N.B. Het kan zijn dat elementen ontbreken aan deze printversie.
Dit weekend zag ik hoe een Jon Stewart in topvorm in luttele minuten de vloer aanveegde met een Republikeinse senator uit Oklahoma. Zoals hij dat in zijn hoogtijdagen bij The Daily Show ook altijd kon: scherp, onderbouwd, woedend, maar bovenal: oprecht. Deze man, Nathan Dahm, diende al meerdere malen wetten in om wapenbezit te vergemakkelijken, maar wil tegelijkertijd shows met dragqueens verbieden voor minderjarigen – uit bescherming. „Wat is de belangrijkste doodsoorzaak onder kinderen? Ik ga je alvast zeggen: het is geen dragqueen die een kind een boek voorleest.”
„Ik neem aan dat je gaat zeggen: vuurwapens.”
„Nee, ik ga niets zeggen alsof het een mening is, het zijn vuurwapens.”

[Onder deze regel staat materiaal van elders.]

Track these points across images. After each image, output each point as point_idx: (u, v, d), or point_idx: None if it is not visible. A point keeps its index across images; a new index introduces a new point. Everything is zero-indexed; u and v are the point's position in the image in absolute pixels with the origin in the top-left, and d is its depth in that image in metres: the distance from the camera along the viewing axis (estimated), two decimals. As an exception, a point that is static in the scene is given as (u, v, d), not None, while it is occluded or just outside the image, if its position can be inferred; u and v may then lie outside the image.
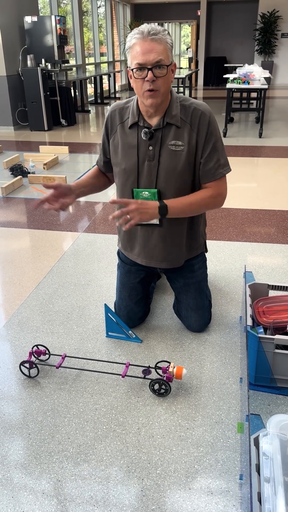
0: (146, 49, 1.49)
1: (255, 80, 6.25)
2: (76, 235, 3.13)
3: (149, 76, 1.51)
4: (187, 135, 1.66)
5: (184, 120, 1.66)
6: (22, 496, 1.30)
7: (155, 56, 1.49)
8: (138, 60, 1.51)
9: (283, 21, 13.78)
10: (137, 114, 1.68)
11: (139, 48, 1.50)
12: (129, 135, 1.72)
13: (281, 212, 3.49)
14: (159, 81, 1.54)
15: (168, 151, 1.68)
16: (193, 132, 1.66)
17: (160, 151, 1.68)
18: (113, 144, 1.77)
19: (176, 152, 1.67)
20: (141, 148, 1.70)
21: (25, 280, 2.52)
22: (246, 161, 5.09)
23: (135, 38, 1.51)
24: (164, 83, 1.55)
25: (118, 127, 1.74)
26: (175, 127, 1.66)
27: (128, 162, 1.73)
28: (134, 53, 1.52)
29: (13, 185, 4.18)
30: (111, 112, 1.76)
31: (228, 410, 1.59)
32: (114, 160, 1.79)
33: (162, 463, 1.40)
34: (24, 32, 7.15)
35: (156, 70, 1.51)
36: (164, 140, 1.68)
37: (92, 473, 1.37)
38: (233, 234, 3.08)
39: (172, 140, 1.67)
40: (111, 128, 1.77)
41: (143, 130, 1.68)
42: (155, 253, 1.86)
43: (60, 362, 1.76)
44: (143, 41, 1.49)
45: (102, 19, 12.16)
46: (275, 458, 1.07)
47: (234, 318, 2.13)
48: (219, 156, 1.69)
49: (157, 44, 1.49)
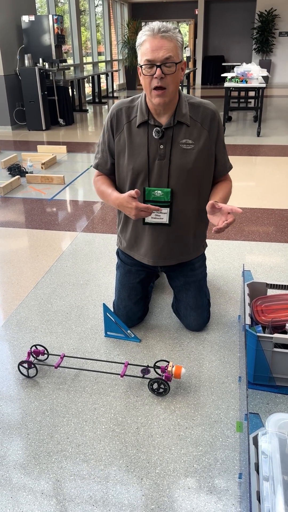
0: (156, 46, 1.49)
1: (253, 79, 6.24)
2: (75, 235, 3.12)
3: (157, 73, 1.51)
4: (198, 134, 1.68)
5: (194, 119, 1.68)
6: (21, 496, 1.30)
7: (164, 53, 1.49)
8: (147, 56, 1.51)
9: (280, 19, 13.78)
10: (147, 112, 1.67)
11: (148, 45, 1.50)
12: (137, 134, 1.70)
13: (279, 211, 3.49)
14: (167, 78, 1.53)
15: (179, 149, 1.68)
16: (204, 130, 1.69)
17: (172, 150, 1.68)
18: (119, 143, 1.74)
19: (187, 150, 1.68)
20: (152, 147, 1.69)
21: (24, 280, 2.51)
22: (244, 160, 5.09)
23: (145, 35, 1.51)
24: (172, 81, 1.55)
25: (125, 126, 1.71)
26: (185, 126, 1.67)
27: (137, 161, 1.71)
28: (143, 49, 1.52)
29: (11, 184, 4.17)
30: (117, 111, 1.73)
31: (227, 409, 1.59)
32: (120, 160, 1.76)
33: (161, 462, 1.40)
34: (22, 32, 7.13)
35: (164, 67, 1.51)
36: (176, 138, 1.68)
37: (91, 472, 1.37)
38: (231, 233, 3.08)
39: (183, 138, 1.68)
40: (117, 127, 1.73)
41: (154, 128, 1.67)
42: (163, 252, 1.86)
43: (59, 362, 1.76)
44: (153, 38, 1.50)
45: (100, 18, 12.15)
46: (274, 457, 1.07)
47: (233, 317, 2.13)
48: (226, 151, 1.81)
49: (167, 41, 1.49)
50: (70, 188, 4.25)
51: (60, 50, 7.38)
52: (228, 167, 1.83)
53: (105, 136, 1.78)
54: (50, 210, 3.64)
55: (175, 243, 1.84)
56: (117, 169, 1.79)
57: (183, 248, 1.87)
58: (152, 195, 1.74)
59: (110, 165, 1.82)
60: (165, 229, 1.80)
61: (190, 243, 1.87)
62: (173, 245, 1.84)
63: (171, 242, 1.83)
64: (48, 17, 7.00)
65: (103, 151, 1.81)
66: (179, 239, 1.83)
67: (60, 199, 3.94)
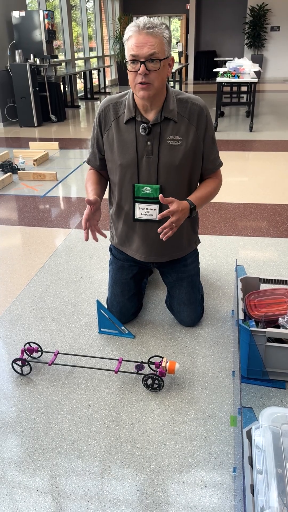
0: (141, 42, 1.49)
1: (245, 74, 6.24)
2: (68, 232, 3.11)
3: (141, 69, 1.51)
4: (185, 130, 1.68)
5: (182, 115, 1.67)
6: (16, 493, 1.30)
7: (148, 49, 1.49)
8: (132, 52, 1.51)
9: (272, 14, 13.77)
10: (134, 109, 1.67)
11: (134, 40, 1.50)
12: (125, 131, 1.70)
13: (272, 205, 3.50)
14: (151, 75, 1.53)
15: (167, 146, 1.68)
16: (191, 126, 1.68)
17: (160, 146, 1.68)
18: (108, 140, 1.74)
19: (175, 147, 1.68)
20: (139, 143, 1.69)
21: (17, 277, 2.50)
22: (237, 155, 5.09)
23: (131, 31, 1.51)
24: (157, 77, 1.54)
25: (113, 122, 1.71)
26: (172, 122, 1.67)
27: (125, 157, 1.71)
28: (129, 45, 1.52)
29: (3, 182, 4.14)
30: (104, 108, 1.73)
31: (221, 403, 1.60)
32: (109, 156, 1.76)
33: (156, 457, 1.40)
34: (12, 27, 7.07)
35: (149, 64, 1.51)
36: (163, 135, 1.67)
37: (86, 469, 1.37)
38: (224, 229, 3.08)
39: (170, 135, 1.67)
40: (105, 123, 1.74)
41: (141, 125, 1.66)
42: (154, 248, 1.85)
43: (53, 359, 1.76)
44: (138, 34, 1.49)
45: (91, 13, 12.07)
46: (267, 450, 1.07)
47: (226, 312, 2.13)
48: (216, 147, 1.78)
49: (152, 37, 1.49)
50: (63, 184, 4.23)
51: (51, 45, 7.33)
52: (218, 164, 1.81)
53: (94, 132, 1.79)
54: (43, 207, 3.62)
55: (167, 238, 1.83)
56: (108, 165, 1.80)
57: (174, 244, 1.87)
58: (141, 192, 1.74)
59: (99, 160, 1.84)
60: (155, 226, 1.80)
61: (181, 239, 1.87)
62: (164, 241, 1.84)
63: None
64: (38, 12, 6.94)
65: (93, 146, 1.83)
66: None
67: (52, 195, 3.92)
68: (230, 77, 6.17)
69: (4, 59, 7.02)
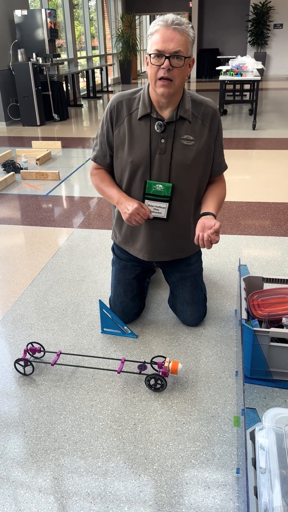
0: (167, 37, 1.49)
1: (248, 71, 6.21)
2: (70, 231, 3.11)
3: (165, 64, 1.50)
4: (199, 131, 1.68)
5: (196, 116, 1.68)
6: (19, 494, 1.30)
7: (174, 45, 1.49)
8: (157, 46, 1.50)
9: (275, 11, 13.70)
10: (149, 105, 1.66)
11: (160, 35, 1.50)
12: (138, 127, 1.68)
13: (275, 204, 3.48)
14: (174, 71, 1.52)
15: (180, 145, 1.68)
16: (204, 128, 1.69)
17: (173, 145, 1.68)
18: (118, 136, 1.72)
19: (188, 146, 1.68)
20: (153, 140, 1.68)
21: (19, 277, 2.50)
22: (240, 153, 5.07)
23: (158, 25, 1.51)
24: (179, 74, 1.54)
25: (126, 118, 1.69)
26: (187, 122, 1.67)
27: (137, 154, 1.69)
28: (154, 39, 1.51)
29: (5, 181, 4.14)
30: (117, 103, 1.70)
31: (224, 404, 1.59)
32: (119, 153, 1.74)
33: (158, 458, 1.39)
34: (14, 26, 7.06)
35: (173, 60, 1.50)
36: (177, 133, 1.67)
37: (88, 469, 1.37)
38: (227, 227, 3.07)
39: (184, 134, 1.67)
40: (117, 119, 1.71)
41: (157, 122, 1.66)
42: (159, 247, 1.85)
43: (55, 359, 1.76)
44: (165, 29, 1.49)
45: (93, 12, 12.05)
46: (271, 451, 1.07)
47: (229, 311, 2.13)
48: (223, 151, 1.82)
49: (178, 34, 1.49)
50: (66, 183, 4.23)
51: (54, 44, 7.32)
52: (223, 167, 1.84)
53: (104, 128, 1.75)
54: (46, 206, 3.62)
55: (171, 238, 1.83)
56: (115, 161, 1.78)
57: (179, 244, 1.86)
58: (152, 189, 1.73)
59: (109, 157, 1.79)
60: (162, 224, 1.79)
61: (186, 239, 1.86)
62: (169, 240, 1.83)
63: (167, 237, 1.82)
64: (41, 11, 6.93)
65: (102, 143, 1.78)
66: (175, 235, 1.83)
67: (55, 195, 3.92)
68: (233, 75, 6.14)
69: (6, 58, 7.02)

Ik heb me de afgelopen weken bijzonder opgewonden over het verbod op dragshows op openbare plekken in de Amerikaanse staat Tennessee. Ver van mijn bed, maar dicht bij mijn hart. De gemeenschap waartoe ik met zoveel trots behoor is een wapen geworden in een uitbreidende cultuuroorlog. Drag is wezenlijk onderdeel van die gemeenschap, een ultieme vorm van vrijheid en expressie, van rebellie tegen precies het soort mensen als Dahm, die de wereld in zwart-wit zien – en soms, maar dat terzijde, het liefst alleen in wit.
Ik stuurde een bevriende dragqueen, Heisa Jynx, een berichtje. Die leest ook voor aan kinderen. „Ze zien je als een soort superheld”, zegt Heisa. „Alle events die ik heb gedaan, gingen goed, de kids hebben plezier en een leuke dag.”
Tuurlijk, zegt Heisa, is niet elke dragshow geschikt voor kinderen, maar daarom zijn ze daar ook niet bij, zijn die ook niet voor hen bedoeld. „Om te denken dat dit allemaal gebeurt om de kinderen te beschermen, zou wel heel naïef zijn.”
Dat is natuurlijk de crux. Nog even los van het feit dat er niet alleen anti-dragwetgeving in de VS doorheen wordt gedrukt, maar meerdere anti-lhbti+-wetten: kinderen worden gebruikt voor een gevecht van volwassenen. En dat is niet iets Amerikaans, we zagen het laatst nog in Nederland gebeuren in de rel rond Pim Lammers en het kinderboekenweekgedicht. De oerconservatieve aanstichter van de rel ging het niet om pedofilie, maar vooral om – ik citeer mijn eigen NRC – „het gebruik van lesmateriaal over seksuele diversiteit en lhbti-onderwijs”.
De angst van volwassenen, over de rug van hun kinderen. Niets nieuws, dit gebeurde precies zo in de discussie rond Zwarte Piet. Snelwegen blokkeren uit naam van de kinderen. De schijnheiligheid. Omdat ze bang zijn, bang dat hun kinderen opgroeien met de empathie en acceptatie en de vrijheid die je toch iedereen zou gunnen. Met hun eigen identiteit, hun eigen keuzes. Omdat ze diep vanbinnen bang zijn zelf te moeten omgaan met een kind dat buiten de norm valt en dat moeilijk vinden, terwijl het voor dat kind altijd tien keer zo moeilijk is. Nee, het echte gevaar voor kinderen, en dat heb ik de afgelopen jaren van menig dragqueen mogen horen, is de intolerantie van hun ouders.